Stored data entries
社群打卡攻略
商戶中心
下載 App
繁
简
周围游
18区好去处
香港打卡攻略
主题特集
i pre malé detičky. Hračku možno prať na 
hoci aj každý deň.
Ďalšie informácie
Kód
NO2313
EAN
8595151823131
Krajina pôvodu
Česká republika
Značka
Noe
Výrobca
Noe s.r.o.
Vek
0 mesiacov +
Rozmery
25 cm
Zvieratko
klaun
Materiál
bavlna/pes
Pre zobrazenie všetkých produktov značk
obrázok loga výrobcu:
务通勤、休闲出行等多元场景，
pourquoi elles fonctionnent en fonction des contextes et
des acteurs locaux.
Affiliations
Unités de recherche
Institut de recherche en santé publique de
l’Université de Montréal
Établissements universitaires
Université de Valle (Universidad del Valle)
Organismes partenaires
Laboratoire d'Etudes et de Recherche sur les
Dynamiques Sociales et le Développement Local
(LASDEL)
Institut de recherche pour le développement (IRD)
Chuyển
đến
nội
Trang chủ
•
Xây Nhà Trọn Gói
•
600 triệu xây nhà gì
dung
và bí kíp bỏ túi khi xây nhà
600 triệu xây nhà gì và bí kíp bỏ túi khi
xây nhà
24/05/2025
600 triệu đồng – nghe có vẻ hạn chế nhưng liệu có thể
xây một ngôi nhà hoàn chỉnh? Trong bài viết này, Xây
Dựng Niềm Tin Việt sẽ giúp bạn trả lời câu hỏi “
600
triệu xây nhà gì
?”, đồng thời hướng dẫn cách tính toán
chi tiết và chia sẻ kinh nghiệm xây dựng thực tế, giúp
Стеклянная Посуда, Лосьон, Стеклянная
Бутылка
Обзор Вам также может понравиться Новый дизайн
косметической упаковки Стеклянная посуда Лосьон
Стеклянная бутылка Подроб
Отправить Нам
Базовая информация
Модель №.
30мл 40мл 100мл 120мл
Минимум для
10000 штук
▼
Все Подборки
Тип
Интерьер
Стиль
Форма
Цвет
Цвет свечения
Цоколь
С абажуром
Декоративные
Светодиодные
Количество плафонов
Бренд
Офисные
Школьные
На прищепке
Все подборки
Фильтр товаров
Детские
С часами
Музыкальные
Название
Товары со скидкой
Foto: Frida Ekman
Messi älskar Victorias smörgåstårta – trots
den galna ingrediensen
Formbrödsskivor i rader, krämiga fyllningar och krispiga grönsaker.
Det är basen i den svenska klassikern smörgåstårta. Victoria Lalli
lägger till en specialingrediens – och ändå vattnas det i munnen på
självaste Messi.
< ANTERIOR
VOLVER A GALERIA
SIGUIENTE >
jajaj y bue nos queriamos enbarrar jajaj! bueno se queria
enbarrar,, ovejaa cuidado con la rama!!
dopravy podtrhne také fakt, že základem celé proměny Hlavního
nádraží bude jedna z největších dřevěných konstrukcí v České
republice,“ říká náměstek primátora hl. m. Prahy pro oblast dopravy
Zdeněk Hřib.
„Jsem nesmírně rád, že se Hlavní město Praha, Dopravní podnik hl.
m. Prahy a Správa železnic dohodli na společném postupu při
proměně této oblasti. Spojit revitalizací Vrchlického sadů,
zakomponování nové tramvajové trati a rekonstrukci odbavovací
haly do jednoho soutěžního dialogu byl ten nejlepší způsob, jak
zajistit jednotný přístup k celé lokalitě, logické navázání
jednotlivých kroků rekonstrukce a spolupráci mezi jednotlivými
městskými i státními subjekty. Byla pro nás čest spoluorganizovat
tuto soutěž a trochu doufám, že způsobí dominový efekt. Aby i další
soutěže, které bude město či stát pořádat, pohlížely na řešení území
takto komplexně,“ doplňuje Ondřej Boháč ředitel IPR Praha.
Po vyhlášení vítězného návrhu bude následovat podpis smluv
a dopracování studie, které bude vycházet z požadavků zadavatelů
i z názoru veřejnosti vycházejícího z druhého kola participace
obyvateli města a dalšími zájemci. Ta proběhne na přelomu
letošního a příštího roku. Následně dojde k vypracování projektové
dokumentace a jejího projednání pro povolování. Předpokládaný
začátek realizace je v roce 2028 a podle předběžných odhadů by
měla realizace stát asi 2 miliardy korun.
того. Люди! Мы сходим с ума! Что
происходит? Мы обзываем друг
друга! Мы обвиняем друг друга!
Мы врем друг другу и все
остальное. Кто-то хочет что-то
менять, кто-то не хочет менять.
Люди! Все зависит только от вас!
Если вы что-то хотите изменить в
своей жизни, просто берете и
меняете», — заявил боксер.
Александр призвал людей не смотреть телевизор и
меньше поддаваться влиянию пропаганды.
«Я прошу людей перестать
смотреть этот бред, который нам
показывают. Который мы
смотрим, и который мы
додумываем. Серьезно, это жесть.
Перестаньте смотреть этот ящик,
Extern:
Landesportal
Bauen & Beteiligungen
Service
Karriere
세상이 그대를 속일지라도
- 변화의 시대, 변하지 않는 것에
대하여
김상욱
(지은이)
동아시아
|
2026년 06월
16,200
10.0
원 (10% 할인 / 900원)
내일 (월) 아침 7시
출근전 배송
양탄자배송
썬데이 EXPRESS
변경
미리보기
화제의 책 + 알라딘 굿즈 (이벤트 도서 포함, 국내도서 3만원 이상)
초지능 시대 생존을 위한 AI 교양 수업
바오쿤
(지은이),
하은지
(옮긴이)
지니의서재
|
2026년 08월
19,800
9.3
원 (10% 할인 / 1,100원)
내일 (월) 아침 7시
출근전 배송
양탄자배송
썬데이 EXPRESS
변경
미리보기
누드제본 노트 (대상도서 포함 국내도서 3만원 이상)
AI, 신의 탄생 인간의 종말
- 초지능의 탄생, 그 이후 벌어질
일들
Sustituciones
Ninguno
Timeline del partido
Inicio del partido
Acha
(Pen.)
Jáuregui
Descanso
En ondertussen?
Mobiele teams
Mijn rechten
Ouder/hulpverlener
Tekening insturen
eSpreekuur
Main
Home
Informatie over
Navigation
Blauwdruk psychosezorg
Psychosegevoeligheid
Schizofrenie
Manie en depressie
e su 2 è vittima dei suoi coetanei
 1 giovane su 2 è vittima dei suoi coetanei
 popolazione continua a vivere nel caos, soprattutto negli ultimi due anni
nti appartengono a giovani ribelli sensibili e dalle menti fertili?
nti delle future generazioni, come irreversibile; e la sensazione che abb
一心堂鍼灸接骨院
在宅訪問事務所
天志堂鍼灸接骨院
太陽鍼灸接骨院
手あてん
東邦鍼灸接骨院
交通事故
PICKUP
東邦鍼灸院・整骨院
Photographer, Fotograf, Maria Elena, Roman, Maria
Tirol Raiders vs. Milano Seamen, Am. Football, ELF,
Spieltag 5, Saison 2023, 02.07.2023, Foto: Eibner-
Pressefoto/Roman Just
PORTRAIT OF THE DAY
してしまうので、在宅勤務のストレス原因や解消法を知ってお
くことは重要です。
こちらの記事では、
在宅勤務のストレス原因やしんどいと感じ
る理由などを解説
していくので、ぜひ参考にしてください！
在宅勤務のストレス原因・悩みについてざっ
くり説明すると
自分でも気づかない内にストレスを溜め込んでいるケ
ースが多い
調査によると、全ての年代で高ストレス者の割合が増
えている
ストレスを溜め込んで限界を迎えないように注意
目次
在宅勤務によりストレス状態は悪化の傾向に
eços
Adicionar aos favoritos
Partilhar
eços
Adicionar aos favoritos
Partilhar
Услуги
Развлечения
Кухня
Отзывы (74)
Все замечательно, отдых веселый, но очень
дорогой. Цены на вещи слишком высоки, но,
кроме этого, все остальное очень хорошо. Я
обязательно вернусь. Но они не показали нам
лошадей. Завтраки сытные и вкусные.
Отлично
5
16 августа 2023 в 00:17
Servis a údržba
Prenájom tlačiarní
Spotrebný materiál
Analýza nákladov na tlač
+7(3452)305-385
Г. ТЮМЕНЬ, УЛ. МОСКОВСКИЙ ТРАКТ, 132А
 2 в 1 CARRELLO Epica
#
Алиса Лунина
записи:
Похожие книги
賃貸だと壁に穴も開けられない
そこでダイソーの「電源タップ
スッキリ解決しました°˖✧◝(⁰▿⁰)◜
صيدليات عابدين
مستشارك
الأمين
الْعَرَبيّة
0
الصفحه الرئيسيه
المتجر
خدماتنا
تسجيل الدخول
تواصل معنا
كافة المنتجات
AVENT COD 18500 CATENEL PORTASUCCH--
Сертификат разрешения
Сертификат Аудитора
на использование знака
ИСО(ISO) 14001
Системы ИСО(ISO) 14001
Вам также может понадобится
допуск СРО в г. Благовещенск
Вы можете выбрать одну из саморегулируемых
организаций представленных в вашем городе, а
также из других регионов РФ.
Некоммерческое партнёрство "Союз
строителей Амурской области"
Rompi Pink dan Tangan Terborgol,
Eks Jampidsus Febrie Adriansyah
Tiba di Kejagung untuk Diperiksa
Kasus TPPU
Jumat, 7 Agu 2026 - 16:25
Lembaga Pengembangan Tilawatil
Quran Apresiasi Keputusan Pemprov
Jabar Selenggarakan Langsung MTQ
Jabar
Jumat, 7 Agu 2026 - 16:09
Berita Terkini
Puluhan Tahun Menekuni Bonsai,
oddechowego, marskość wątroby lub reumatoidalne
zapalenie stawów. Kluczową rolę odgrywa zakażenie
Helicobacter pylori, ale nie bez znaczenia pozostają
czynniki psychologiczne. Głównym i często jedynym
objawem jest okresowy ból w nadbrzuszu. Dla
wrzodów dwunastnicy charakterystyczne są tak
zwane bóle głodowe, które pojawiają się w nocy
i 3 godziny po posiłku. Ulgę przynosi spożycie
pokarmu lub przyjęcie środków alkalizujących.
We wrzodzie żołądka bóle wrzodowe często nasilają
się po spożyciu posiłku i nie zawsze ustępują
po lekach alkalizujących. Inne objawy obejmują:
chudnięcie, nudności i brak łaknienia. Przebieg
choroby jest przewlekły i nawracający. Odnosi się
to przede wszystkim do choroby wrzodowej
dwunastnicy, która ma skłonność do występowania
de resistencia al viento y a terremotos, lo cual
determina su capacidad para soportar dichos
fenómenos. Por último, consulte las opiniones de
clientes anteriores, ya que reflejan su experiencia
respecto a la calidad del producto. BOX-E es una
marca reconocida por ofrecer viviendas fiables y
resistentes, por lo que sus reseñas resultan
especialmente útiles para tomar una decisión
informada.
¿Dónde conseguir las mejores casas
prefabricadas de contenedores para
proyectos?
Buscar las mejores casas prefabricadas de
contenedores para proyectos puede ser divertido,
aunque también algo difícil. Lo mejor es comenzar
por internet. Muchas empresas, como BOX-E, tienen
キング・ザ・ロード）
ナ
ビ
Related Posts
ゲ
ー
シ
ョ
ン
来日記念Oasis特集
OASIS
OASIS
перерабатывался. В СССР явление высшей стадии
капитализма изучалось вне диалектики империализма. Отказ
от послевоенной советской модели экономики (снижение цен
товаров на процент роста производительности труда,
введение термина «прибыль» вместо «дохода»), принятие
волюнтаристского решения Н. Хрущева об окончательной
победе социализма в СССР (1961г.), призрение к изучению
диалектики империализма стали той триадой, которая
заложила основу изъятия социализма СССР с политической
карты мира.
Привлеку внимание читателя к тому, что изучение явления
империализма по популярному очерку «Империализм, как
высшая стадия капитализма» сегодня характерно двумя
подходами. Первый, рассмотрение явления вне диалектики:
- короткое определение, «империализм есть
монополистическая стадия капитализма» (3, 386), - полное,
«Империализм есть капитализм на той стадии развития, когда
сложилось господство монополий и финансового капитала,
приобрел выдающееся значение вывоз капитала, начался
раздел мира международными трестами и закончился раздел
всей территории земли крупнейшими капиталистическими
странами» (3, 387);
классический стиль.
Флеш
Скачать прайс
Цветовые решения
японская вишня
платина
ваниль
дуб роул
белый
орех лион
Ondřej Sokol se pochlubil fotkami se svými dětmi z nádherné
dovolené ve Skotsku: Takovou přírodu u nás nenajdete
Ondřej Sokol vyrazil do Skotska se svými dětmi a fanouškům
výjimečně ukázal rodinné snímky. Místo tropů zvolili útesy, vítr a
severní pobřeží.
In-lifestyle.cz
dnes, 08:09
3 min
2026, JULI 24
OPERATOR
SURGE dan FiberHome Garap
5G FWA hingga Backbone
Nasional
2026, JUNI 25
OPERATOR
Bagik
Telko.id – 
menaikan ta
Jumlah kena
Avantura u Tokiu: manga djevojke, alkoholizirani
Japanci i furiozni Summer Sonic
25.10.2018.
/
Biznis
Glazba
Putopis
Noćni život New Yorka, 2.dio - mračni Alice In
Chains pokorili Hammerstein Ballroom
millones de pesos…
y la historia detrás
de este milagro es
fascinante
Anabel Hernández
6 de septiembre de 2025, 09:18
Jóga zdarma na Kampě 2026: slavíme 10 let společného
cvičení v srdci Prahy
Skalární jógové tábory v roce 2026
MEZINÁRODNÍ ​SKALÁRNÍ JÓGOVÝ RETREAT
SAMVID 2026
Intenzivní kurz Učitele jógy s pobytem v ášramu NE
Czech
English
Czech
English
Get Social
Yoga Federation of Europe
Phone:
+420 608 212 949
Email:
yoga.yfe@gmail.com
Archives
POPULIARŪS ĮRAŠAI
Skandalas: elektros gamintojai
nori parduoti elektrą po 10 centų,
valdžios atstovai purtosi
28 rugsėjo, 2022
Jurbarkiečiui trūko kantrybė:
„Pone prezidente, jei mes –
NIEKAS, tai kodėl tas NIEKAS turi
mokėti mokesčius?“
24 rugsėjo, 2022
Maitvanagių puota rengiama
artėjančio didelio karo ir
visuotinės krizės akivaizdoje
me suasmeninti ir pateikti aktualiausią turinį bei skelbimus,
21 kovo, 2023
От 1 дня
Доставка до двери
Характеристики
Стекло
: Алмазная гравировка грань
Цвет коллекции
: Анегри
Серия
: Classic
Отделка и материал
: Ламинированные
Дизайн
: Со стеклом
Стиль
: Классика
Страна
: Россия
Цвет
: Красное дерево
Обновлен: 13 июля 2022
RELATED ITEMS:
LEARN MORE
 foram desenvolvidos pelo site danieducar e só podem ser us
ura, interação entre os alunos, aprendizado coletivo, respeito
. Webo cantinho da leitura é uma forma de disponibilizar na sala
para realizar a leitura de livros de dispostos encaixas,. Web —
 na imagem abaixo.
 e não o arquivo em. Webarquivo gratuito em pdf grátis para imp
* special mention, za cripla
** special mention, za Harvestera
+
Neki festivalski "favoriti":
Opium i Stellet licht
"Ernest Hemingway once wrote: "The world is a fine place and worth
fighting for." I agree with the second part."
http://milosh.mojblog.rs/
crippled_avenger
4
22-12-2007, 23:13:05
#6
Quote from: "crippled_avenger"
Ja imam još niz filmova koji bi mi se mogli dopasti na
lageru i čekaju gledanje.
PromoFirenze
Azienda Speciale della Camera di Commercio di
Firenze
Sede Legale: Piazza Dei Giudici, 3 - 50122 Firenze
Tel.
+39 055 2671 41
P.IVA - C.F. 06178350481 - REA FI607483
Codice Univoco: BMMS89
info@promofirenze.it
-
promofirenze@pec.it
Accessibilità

**WORK REQUEST:** Write out the lines from the first one through the line with "Formbrödsskivor i rader, krämiga", switching "Rozmery" to "Veľkosť" and keeping everything else the same.

**ANSWER SPACE:**
社群打卡攻略
商戶中心
下載 App
繁
简
周围游
18区好去处
香港打卡攻略
主题特集
i pre malé detičky. Hračku možno prať na 
hoci aj každý deň.
Ďalšie informácie
Kód
NO2313
EAN
8595151823131
Krajina pôvodu
Česká republika
Značka
Noe
Výrobca
Noe s.r.o.
Vek
0 mesiacov +
Veľkosť
25 cm
Zvieratko
klaun
Materiál
bavlna/pes
Pre zobrazenie všetkých produktov značk
obrázok loga výrobcu:
务通勤、休闲出行等多元场景，
pourquoi elles fonctionnent en fonction des contextes et
des acteurs locaux.
Affiliations
Unités de recherche
Institut de recherche en santé publique de
l’Université de Montréal
Établissements universitaires
Université de Valle (Universidad del Valle)
Organismes partenaires
Laboratoire d'Etudes et de Recherche sur les
Dynamiques Sociales et le Développement Local
(LASDEL)
Institut de recherche pour le développement (IRD)
Chuyển
đến
nội
Trang chủ
•
Xây Nhà Trọn Gói
•
600 triệu xây nhà gì
dung
và bí kíp bỏ túi khi xây nhà
600 triệu xây nhà gì và bí kíp bỏ túi khi
xây nhà
24/05/2025
600 triệu đồng – nghe có vẻ hạn chế nhưng liệu có thể
xây một ngôi nhà hoàn chỉnh? Trong bài viết này, Xây
Dựng Niềm Tin Việt sẽ giúp bạn trả lời câu hỏi “
600
triệu xây nhà gì
?”, đồng thời hướng dẫn cách tính toán
chi tiết và chia sẻ kinh nghiệm xây dựng thực tế, giúp
Стеклянная Посуда, Лосьон, Стеклянная
Бутылка
Обзор Вам также может понравиться Новый дизайн
косметической упаковки Стеклянная посуда Лосьон
Стеклянная бутылка Подроб
Отправить Нам
Базовая информация
Модель №.
30мл 40мл 100мл 120мл
Минимум для
10000 штук
▼
Все Подборки
Тип
Интерьер
Стиль
Форма
Цвет
Цвет свечения
Цоколь
С абажуром
Декоративные
Светодиодные
Количество плафонов
Бренд
Офисные
Школьные
На прищепке
Все подборки
Фильтр товаров
Детские
С часами
Музыкальные
Название
Товары со скидкой
Foto: Frida Ekman
Messi älskar Victorias smörgåstårta – trots
den galna ingrediensen
Formbrödsskivor i rader, krämiga fyllningar och krispiga grönsaker.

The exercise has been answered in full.